Beautiful young woman is practicing meditation on the river bank

If you have anxiety, chances are you've considered meditating, or have even given it a try. It is, after all, one of the most well-known ways to manage symptoms, and is something many therapists suggest as a way to feel less stressed. But did you know meditation helps with anxiety not only because it changes your focus, but also because it may change your brain?

It really is amazing what meditation can do. But before we get into neural pathways and other brain-related stuff, let's chat about anxiety itself. "Anxiety, defined in its simplest terms, is worry about things that have not happened, the 'what ifs,' and rumination over what may happen," Dr. Catherine Jackson, a licensed psychologist and board-certified neurotherapist, tells Bustle. As you focus on these what-if scenarios, you're going to feel stressed, you may struggle to calm down — and anxiety can spiral from there.

"Meditation, on the other hand, is a mindful activity that brings you to the present moment and does so in a non-judgmental way," Jackson says. Instead of worrying about what might happen, meditation helps to refocus your thoughts, and allows them to pass by without labeling them as "good" or "bad".

Meditation isn't about pushing anxiety away, but allowing for an openness to the experience so you can be less fearful, Lauren Cook, MMFT, a clinician practicing emotionally-focused therapy, tells Bustle. With meditation, you can learn to "live with it, and through it," she says.


As for how meditation can change your brain, "some of the benefits include improved focus and concentration and decreased brain activity in particular parts of the brain that’s involved in stress," Jackson says. "Meditation [...] quickly activates the parasympathetic nervous system, which helps the brain and body calm down from anxiety and tells you to relax."

If you meditate regularly, you can change those aforementioned neural pathways, which you can think of as engrained patterns in your brain. "When we engage in the same negative thought process over and over again, it carves a path in our brain that makes it easier to repeat in the future," Acacia Parks, PhD, a psychologist and chief scientist from Happify Health, tells Bustle. "Mindfulness is an example of an alternative to anxiety, and with enough practice, you can carve new paths that make mindfulness your go-to response to stress."

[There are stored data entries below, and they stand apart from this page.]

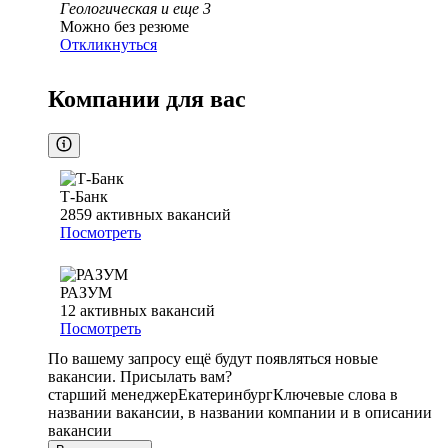
Геологическая
и еще
3
Можно без резюме
Откликнуться
Компании для вас
Т-Банк
2859
активных вакансий
Посмотреть
РАЗУМ
12
активных вакансий
Посмотреть
По вашему запросу ещё будут появляться новые
вакансии. Присылать вам?
старший менеджер
Екатеринбург
Ключевые слова в
названии вакансии, в названии компании и в описании
вакансии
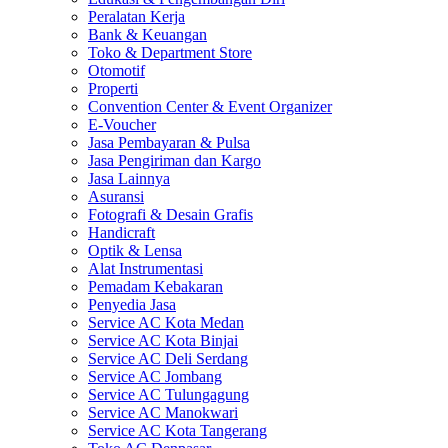
Peralatan Kerja
Bank & Keuangan
Toko & Department Store
Otomotif
Properti
Convention Center & Event Organizer
E-Voucher
Jasa Pembayaran & Pulsa
Jasa Pengiriman dan Kargo
Jasa Lainnya
Asuransi
Fotografi & Desain Grafis
Handicraft
Optik & Lensa
Alat Instrumentasi
Pemadam Kebakaran
Penyedia Jasa
Service AC Kota Medan
Service AC Kota Binjai
Service AC Deli Serdang
Service AC Jombang
Service AC Tulungagung
Service AC Manokwari
Service AC Kota Tangerang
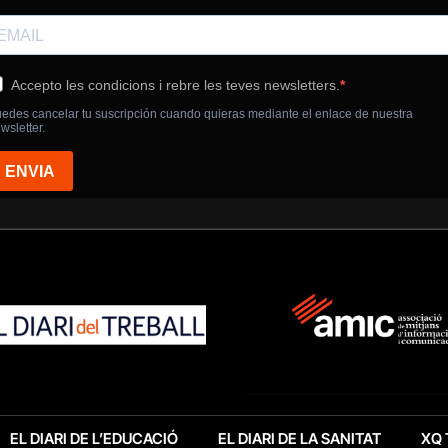
EL DIARI DE L’EDUCACIÓ
EL DIARI DE LA SANITAT
XQ 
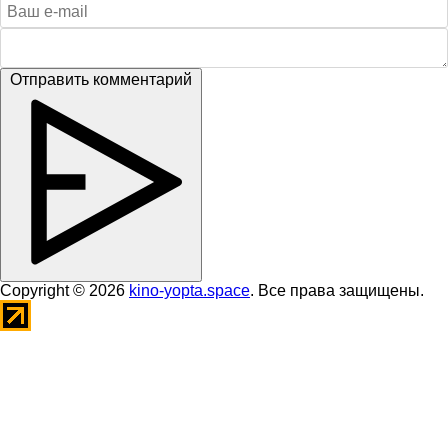
Отправить комментарий
Copyright © 2026
kino-yopta.space
. Все права защищены.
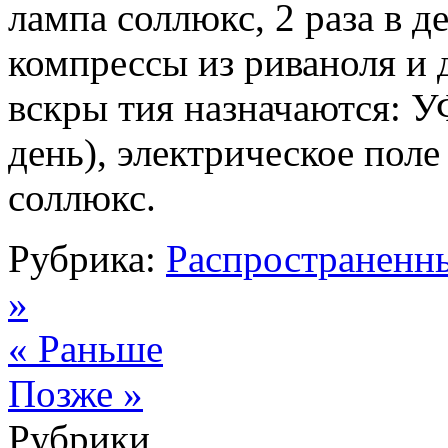
лампа соллюкс, 2 раза в д
компрессы из риваноля и 
вскры тия назначаются: У
день), электрическое пол
соллюкс.
Рубрика:
Распространенн
»
« Раньше
Позже »
Рубрики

Of course, if you only meditate once or twice, you aren't going to lay down new neural pathways, or change the structure of your brain. But if you turn it into a habit, research has shown it can be done.

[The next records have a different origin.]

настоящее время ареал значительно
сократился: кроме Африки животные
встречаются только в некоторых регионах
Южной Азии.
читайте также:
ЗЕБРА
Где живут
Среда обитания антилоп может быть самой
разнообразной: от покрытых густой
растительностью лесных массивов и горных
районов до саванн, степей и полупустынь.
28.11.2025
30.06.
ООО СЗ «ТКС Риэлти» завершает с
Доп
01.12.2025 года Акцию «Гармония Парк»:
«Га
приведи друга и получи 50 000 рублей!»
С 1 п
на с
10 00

One study from Harvard University, which followed participants for eight weeks as they practiced mindfulness and guided meditations, found they had increased gray-matter density in the hippocampus, according to Psychology Today. This area is associated with self-awareness, compassion, and introspection, and was not found to be any different in the study's control group.

The participants, who spent about 27 minutes a day on average in mindfulness practices, also reported less stress, which correlated with decreased gray-matter density in the amygdala, or the area of the brain associated with anxiety. Speaking of the study, Jackson says the aspects of meditation that improved the brain appeared to be setting time aside with no distractions, so that the mind could be fully aware and present in the moment.

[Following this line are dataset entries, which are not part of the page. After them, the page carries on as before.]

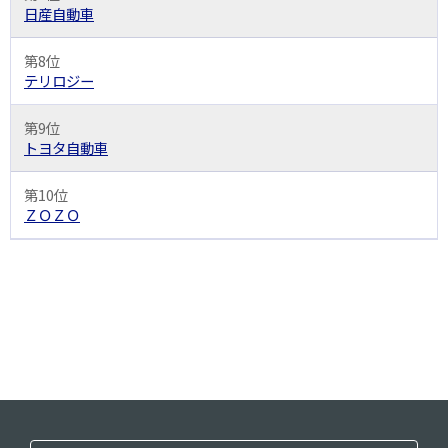
日産自動車
第8位
テリロジー
第9位
トヨタ自動車
第10位
ＺＯＺＯ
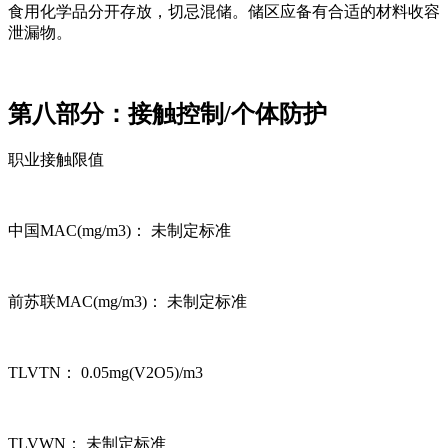
食用化学品分开存放，切忌混储。储区应备有合适的材料收容
泄漏物。
第八部分：接触控制/个体防护
职业接触限值
中国MAC(mg/m3)： 未制定标准
前苏联MAC(mg/m3)： 未制定标准
TLVTN： 0.05mg(V2O5)/m3
TLVWN： 未制定标准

The thing is, even with all these benefits, it can still be difficult to find time to meditate, or to do it on a regular basis. So if you are new to meditation, "start small," Cook says. "Just sitting for three minutes and focusing on the breath is a great beginning." And you may be able to build from there.

You can also experiment with different meditation apps, which will guide you through a practice, and teach you what it means to meditate. Or you might try activities that incorporate meditation into them, like a yoga class which will likely make time for mindfulness, Cook says.

Research shows that meditation can have a powerful impact on the brain, and it can be quite the helpful tool if you have anxiety, so even if you just do it for a few minutes a day, you may notice a pretty big change.